▶ _Task objective_: Put each line of text from all the records below into a JSON list of strings, one string per line, and leave out blank lines.

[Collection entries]

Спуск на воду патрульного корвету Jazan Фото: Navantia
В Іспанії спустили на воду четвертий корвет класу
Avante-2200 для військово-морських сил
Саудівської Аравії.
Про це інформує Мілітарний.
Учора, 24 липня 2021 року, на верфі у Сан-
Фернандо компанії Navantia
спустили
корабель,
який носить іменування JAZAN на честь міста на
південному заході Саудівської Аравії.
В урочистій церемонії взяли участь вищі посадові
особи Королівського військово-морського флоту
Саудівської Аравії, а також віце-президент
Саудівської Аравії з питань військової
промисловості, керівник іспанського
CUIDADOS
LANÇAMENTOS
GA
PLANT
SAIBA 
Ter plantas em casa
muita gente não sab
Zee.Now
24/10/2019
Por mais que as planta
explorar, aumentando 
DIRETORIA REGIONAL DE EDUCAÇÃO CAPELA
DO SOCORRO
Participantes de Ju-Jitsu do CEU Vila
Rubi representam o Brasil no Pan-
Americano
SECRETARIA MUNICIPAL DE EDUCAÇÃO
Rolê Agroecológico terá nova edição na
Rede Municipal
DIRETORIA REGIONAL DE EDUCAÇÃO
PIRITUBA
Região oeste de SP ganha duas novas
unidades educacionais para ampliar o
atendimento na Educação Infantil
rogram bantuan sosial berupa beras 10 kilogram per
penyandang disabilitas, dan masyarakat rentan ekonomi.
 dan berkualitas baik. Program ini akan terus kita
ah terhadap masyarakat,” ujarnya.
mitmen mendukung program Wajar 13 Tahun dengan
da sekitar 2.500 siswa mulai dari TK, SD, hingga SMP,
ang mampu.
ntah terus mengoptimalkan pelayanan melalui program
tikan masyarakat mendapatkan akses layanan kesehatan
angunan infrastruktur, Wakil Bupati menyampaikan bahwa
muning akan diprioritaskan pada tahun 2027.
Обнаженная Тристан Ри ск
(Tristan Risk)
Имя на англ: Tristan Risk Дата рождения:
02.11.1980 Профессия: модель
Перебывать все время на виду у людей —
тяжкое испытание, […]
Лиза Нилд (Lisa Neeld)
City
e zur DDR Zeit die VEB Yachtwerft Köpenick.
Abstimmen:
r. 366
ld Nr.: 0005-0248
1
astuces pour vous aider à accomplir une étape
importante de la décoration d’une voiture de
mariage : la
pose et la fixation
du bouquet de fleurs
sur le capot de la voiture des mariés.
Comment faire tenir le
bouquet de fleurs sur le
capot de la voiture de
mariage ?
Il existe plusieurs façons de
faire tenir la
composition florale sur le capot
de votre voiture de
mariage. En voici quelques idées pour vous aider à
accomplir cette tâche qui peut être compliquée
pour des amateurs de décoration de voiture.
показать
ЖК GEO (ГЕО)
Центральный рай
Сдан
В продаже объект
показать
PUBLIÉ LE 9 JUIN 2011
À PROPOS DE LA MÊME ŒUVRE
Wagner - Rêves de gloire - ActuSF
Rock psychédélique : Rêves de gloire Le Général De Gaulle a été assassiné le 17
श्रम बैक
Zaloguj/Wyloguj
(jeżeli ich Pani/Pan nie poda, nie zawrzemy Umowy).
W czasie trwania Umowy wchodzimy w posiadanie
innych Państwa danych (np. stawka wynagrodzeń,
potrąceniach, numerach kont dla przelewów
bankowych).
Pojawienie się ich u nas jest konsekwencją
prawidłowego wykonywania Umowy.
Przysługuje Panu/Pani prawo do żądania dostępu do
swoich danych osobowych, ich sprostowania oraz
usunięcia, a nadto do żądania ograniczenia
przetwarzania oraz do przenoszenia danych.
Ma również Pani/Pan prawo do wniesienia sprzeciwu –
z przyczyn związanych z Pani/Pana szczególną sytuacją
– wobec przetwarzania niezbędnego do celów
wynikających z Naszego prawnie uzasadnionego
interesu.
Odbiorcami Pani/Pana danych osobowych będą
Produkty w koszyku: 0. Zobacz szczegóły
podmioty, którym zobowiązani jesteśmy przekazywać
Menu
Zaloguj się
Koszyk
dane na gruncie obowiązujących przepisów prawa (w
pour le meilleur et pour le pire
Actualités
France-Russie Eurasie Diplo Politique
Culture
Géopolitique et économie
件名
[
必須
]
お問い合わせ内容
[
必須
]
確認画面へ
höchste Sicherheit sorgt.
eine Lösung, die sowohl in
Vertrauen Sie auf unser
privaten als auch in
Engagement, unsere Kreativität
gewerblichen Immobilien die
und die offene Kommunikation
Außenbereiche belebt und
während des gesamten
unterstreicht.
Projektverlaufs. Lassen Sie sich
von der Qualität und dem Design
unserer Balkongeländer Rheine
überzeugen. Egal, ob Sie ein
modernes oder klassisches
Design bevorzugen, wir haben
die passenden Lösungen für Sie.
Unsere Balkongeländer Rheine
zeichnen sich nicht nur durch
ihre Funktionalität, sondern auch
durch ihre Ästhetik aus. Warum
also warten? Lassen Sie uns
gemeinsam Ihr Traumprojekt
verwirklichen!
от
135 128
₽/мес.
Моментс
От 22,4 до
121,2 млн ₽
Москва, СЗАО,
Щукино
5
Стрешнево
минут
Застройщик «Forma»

▶ _Solved problem_:
[
  "Спуск на воду патрульного корвету Jazan Фото: Navantia",
  "В Іспанії спустили на воду четвертий корвет класу",
  "Avante-2200 для військово-морських сил",
  "Саудівської Аравії.",
  "Про це інформує Мілітарний.",
  "Учора, 24 липня 2021 року, на верфі у Сан-",
  "Фернандо компанії Navantia",
  "спустили",
  "корабель,",
  "який носить іменування JAZAN на честь міста на",
  "південному заході Саудівської Аравії.",
  "В урочистій церемонії взяли участь вищі посадові",
  "особи Королівського військово-морського флоту",
  "Саудівської Аравії, а також віце-президент",
  "Саудівської Аравії з питань військової",
  "промисловості, керівник іспанського",
  "CUIDADOS",
  "LANÇAMENTOS",
  "GA",
  "PLANT",
  "SAIBA ",
  "Ter plantas em casa",
  "muita gente não sab",
  "Zee.Now",
  "24/10/2019",
  "Por mais que as planta",
  "explorar, aumentando ",
  "DIRETORIA REGIONAL DE EDUCAÇÃO CAPELA",
  "DO SOCORRO",
  "Participantes de Ju-Jitsu do CEU Vila",
  "Rubi representam o Brasil no Pan-",
  "Americano",
  "SECRETARIA MUNICIPAL DE EDUCAÇÃO",
  "Rolê Agroecológico terá nova edição na",
  "Rede Municipal",
  "DIRETORIA REGIONAL DE EDUCAÇÃO",
  "PIRITUBA",
  "Região oeste de SP ganha duas novas",
  "unidades educacionais para ampliar o",
  "atendimento na Educação Infantil",
  "rogram bantuan sosial berupa beras 10 kilogram per",
  "penyandang disabilitas, dan masyarakat rentan ekonomi.",
  " dan berkualitas baik. Program ini akan terus kita",
  "ah terhadap masyarakat,” ujarnya.",
  "mitmen mendukung program Wajar 13 Tahun dengan",
  "da sekitar 2.500 siswa mulai dari TK, SD, hingga SMP,",
  "ang mampu.",
  "ntah terus mengoptimalkan pelayanan melalui program",
  "tikan masyarakat mendapatkan akses layanan kesehatan",
  "angunan infrastruktur, Wakil Bupati menyampaikan bahwa",
  "muning akan diprioritaskan pada tahun 2027.",
  "Обнаженная Тристан Ри ск",
  "(Tristan Risk)",
  "Имя на англ: Tristan Risk Дата рождения:",
  "02.11.1980 Профессия: модель",
  "Перебывать все время на виду у людей —",
  "тяжкое испытание, […]",
  "Лиза Нилд (Lisa Neeld)",
  "City",
  "e zur DDR Zeit die VEB Yachtwerft Köpenick.",
  "Abstimmen:",
  "r. 366",
  "ld Nr.: 0005-0248",
  "1",
  "astuces pour vous aider à accomplir une étape",
  "importante de la décoration d’une voiture de",
  "mariage : la",
  "pose et la fixation",
  "du bouquet de fleurs",
  "sur le capot de la voiture des mariés.",
  "Comment faire tenir le",
  "bouquet de fleurs sur le",
  "capot de la voiture de",
  "mariage ?",
  "Il existe plusieurs façons de",
  "faire tenir la",
  "composition florale sur le capot",
  "de votre voiture de",
  "mariage. En voici quelques idées pour vous aider à",
  "accomplir cette tâche qui peut être compliquée",
  "pour des amateurs de décoration de voiture.",
  "показать",
  "ЖК GEO (ГЕО)",
  "Центральный рай",
  "Сдан",
  "В продаже объект",
  "показать",
  "PUBLIÉ LE 9 JUIN 2011",
  "À PROPOS DE LA MÊME ŒUVRE",
  "Wagner - Rêves de gloire - ActuSF",
  "Rock psychédélique : Rêves de gloire Le Général De Gaulle a été assassiné le 17",
  "श्रम बैक",
  "Zaloguj/Wyloguj",
  "(jeżeli ich Pani/Pan nie poda, nie zawrzemy Umowy).",
  "W czasie trwania Umowy wchodzimy w posiadanie",
  "innych Państwa danych (np. stawka wynagrodzeń,",
  "potrąceniach, numerach kont dla przelewów",
  "bankowych).",
  "Pojawienie się ich u nas jest konsekwencją",
  "prawidłowego wykonywania Umowy.",
  "Przysługuje Panu/Pani prawo do żądania dostępu do",
  "swoich danych osobowych, ich sprostowania oraz",
  "usunięcia, a nadto do żądania ograniczenia",
  "przetwarzania oraz do przenoszenia danych.",
  "Ma również Pani/Pan prawo do wniesienia sprzeciwu –",
  "z przyczyn związanych z Pani/Pana szczególną sytuacją",
  "– wobec przetwarzania niezbędnego do celów",
  "wynikających z Naszego prawnie uzasadnionego",
  "interesu.",
  "Odbiorcami Pani/Pana danych osobowych będą",
  "Produkty w koszyku: 0. Zobacz szczegóły",
  "podmioty, którym zobowiązani jesteśmy przekazywać",
  "Menu",
  "Zaloguj się",
  "Koszyk",
  "dane na gruncie obowiązujących przepisów prawa (w",
  "pour le meilleur et pour le pire",
  "Actualités",
  "France-Russie Eurasie Diplo Politique",
  "Culture",
  "Géopolitique et économie",
  "件名",
  "[",
  "必須",
  "]",
  "お問い合わせ内容",
  "[",
  "必須",
  "]",
  "確認画面へ",
  "höchste Sicherheit sorgt.",
  "eine Lösung, die sowohl in",
  "Vertrauen Sie auf unser",
  "privaten als auch in",
  "Engagement, unsere Kreativität",
  "gewerblichen Immobilien die",
  "und die offene Kommunikation",
  "Außenbereiche belebt und",
  "während des gesamten",
  "unterstreicht.",
  "Projektverlaufs. Lassen Sie sich",
  "von der Qualität und dem Design",
  "unserer Balkongeländer Rheine",
  "überzeugen. Egal, ob Sie ein",
  "modernes oder klassisches",
  "Design bevorzugen, wir haben",
  "die passenden Lösungen für Sie.",
  "Unsere Balkongeländer Rheine",
  "zeichnen sich nicht nur durch",
  "ihre Funktionalität, sondern auch",
  "durch ihre Ästhetik aus. Warum",
  "also warten? Lassen Sie uns",
  "gemeinsam Ihr Traumprojekt",
  "verwirklichen!",
  "от",
  "135 128",
  "₽/мес.",
  "Моментс",
  "От 22,4 до",
  "121,2 млн ₽",
  "Москва, СЗАО,",
  "Щукино",
  "5",
  "Стрешнево",
  "минут",
  "Застройщик «Forma»"
]